FOTO SCIOCCANTI SAREBBERO BUON DETERRENTE
Immagini shock stampate sui pacchetti di sigarette, cosa che non avviene in Italia, potrebbero essere un ottimo deterrente contro il fumo. Lo sostiene una ricerca dell'università La Sapienza di Roma. La maggioranza dei fumatori ammette che le scritte minacciose riducono la voglia di fumare e che questa scenderebbe ancora di più, se le parole fossero accompagnate dalle foto.

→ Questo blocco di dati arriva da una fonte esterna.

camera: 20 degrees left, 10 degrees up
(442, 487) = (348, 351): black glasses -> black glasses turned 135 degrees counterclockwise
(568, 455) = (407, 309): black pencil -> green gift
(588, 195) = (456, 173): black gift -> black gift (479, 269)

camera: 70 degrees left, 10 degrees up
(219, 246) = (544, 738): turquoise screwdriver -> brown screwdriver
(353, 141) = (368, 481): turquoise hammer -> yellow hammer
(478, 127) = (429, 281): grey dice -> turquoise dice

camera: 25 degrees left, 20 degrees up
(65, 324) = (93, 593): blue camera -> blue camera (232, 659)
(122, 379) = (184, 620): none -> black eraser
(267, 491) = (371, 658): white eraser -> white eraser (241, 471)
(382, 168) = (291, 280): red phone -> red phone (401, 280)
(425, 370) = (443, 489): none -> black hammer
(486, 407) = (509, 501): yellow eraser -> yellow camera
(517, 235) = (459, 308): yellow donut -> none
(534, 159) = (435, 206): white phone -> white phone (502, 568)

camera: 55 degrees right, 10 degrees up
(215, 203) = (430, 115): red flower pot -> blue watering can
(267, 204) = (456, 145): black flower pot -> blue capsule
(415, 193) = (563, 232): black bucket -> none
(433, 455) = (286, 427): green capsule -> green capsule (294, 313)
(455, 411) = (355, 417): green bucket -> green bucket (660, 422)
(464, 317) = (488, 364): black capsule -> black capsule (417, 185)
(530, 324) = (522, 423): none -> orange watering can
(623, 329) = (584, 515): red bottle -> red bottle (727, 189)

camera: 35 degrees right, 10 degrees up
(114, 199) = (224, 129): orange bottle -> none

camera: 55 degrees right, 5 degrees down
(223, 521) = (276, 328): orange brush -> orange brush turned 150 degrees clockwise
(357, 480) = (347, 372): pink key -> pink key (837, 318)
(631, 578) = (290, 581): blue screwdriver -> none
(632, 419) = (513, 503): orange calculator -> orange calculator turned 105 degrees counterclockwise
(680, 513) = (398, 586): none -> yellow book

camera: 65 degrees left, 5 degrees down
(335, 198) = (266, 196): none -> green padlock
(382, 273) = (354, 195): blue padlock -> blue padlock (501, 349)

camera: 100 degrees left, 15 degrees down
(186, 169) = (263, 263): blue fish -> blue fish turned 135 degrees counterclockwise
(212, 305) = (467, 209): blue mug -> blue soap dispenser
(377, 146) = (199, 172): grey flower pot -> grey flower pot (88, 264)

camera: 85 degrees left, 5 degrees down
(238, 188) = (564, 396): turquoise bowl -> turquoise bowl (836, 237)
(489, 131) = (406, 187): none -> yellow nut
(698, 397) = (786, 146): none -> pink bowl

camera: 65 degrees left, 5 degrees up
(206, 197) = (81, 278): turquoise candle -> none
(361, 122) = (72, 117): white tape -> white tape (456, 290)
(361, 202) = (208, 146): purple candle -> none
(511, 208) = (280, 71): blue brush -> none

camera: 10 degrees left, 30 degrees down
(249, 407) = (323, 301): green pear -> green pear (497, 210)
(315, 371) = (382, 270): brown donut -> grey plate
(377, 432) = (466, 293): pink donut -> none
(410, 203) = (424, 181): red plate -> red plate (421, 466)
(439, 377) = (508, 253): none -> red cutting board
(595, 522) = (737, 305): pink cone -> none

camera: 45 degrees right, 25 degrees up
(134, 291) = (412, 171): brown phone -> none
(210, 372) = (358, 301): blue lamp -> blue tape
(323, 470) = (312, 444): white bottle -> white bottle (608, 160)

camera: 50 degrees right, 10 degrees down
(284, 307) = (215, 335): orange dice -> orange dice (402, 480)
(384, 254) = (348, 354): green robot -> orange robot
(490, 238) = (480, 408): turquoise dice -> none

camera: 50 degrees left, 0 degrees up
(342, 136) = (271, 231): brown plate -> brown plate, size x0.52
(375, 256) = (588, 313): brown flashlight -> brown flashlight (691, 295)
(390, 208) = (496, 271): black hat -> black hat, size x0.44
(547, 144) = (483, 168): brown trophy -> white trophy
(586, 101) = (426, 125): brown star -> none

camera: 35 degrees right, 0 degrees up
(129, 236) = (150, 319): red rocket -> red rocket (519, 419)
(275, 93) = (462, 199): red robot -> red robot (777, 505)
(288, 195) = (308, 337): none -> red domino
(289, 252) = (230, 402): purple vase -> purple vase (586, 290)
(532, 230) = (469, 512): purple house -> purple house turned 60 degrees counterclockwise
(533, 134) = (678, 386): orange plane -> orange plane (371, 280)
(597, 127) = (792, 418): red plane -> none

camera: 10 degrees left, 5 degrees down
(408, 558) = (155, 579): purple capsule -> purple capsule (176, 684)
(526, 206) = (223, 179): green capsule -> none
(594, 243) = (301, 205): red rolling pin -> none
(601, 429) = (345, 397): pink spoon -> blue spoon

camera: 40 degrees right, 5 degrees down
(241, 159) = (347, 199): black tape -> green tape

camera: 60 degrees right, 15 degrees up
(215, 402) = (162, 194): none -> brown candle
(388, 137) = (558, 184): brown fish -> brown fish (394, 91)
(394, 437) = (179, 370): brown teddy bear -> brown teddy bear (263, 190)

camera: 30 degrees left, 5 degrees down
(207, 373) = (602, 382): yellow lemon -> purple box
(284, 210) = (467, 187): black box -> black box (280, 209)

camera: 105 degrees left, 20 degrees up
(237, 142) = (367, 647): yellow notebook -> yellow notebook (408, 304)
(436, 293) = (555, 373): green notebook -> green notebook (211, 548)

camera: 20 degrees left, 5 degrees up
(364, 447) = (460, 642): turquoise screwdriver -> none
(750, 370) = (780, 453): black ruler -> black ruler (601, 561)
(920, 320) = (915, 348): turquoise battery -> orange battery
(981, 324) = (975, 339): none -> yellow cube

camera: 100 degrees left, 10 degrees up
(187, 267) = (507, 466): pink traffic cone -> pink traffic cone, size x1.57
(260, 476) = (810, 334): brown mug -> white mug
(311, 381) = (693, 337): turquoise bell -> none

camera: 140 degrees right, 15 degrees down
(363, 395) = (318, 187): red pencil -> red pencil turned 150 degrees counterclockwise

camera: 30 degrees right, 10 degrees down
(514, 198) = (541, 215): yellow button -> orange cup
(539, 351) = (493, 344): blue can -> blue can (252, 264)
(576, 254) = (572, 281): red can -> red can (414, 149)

QUELLE IMMAGINI FANNO MALE ALLE DONNE
L'indagine, coordinata da Giuseppe la Torre del Dipartimento di Sanità Pubblica e Malattie Infettive – sezione di Igiene della Sapienza - aveva come obiettivo quello di capire quale fosse l'atteggiamento dei fumatori di fronte alle “avvertenze” di vario tipo sui pacchetti di sigarette. La maggioranza è risultata colpita dai testi e ancora di più dalle immagini. Per il il 47% degli intervistati, il mix di testi e foto darebbe in modo più efficace l'idea dei danni reali del fumo alla salute, mentre il 38% delle donne ha spiegato di essere portata a cambiare marca di sigarette per non vedere quelle immagini sconvolgenti.